- _WHAT TO DO_:
Every line of the entries below that mentions "часы" is to be copied out.

[Page-level text extractions]
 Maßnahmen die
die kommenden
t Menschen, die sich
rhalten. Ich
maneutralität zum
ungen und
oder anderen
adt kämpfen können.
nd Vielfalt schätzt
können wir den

...

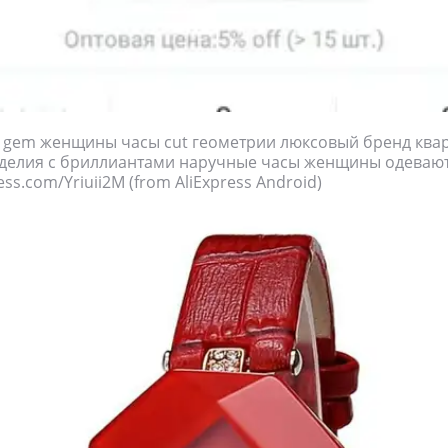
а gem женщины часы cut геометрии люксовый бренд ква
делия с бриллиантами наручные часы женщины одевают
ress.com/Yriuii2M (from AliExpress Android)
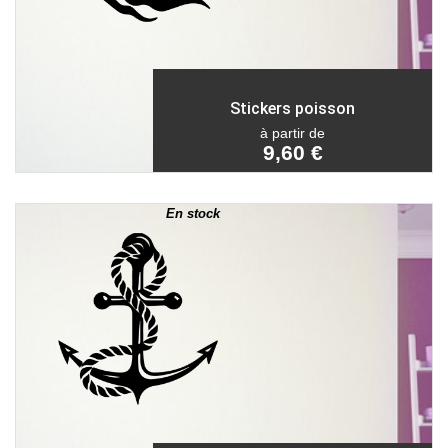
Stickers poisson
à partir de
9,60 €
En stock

- _SOLUTION_:
а gem женщины часы cut геометрии люксовый бренд ква
делия с бриллиантами наручные часы женщины одевают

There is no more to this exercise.